**** PASSAGE FOR REVIEW ****

1977 Calder Cup playoffs

Tournament details
- Dates: April 3–30, 1977
- Teams: 8

Final positions
- Champions: Nova Scotia Voyageurs
- Runner-up: Rochester Americans

= 1977 Calder Cup playoffs =

North American ice hockey tournament

The 1977 Calder Cup playoffs of the American Hockey League began on April 3, 1977. The top four teams in the league qualified for the playoffs and played best-of-seven series for Semifinals. The two winners played a best-of-seven series for the Calder Cup. The Calder Cup Final ended on April 30, 1977, with the Nova Scotia Voyageurs defeating the Rochester Americans four games to two to win the Calder Cup for second consecutive year, and the third time in team history. For the second consecutive year, the Voyageurs parent club, the Montreal Canadiens won the Stanley Cup in a four-game sweep over the Boston Bruins, making them the only pair of teams in history to win both the AHL's Calder Cup and NHL's Stanley Cup in the same season twice.

****

* [WHAT TO DO] Continue the article on the 1977 Calder Cup playoffs, starting after its last sentence.

**** INFORMATION SHOWN ****

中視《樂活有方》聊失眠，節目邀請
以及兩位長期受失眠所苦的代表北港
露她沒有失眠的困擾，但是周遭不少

****

* [WRITTEN ANSWER]
==Playoff seeds==
After the 1976–77 AHL regular season, the top four teams in the league qualified for the playoffs. The Nova Scotia Voyageurs finished the regular season with the best overall record for the second straight season.

===Overall===
1. Nova Scotia Voyageurs - 110 points
2. New Haven Nighthawks - 92 points
3. Rochester Americans - 89 points
4. Hershey Bears - 78 points

==Bracket==

In each round, the team that earned more points during the regular season receives home ice advantage, meaning they receive the "extra" game on home-ice if the series reaches the maximum number of games. There is no set series format due to arena scheduling conflicts and travel considerations.

==Semifinals==
Note 1: Home team is listed first.
Note 2: The number of overtime periods played (where applicable) is not indicated.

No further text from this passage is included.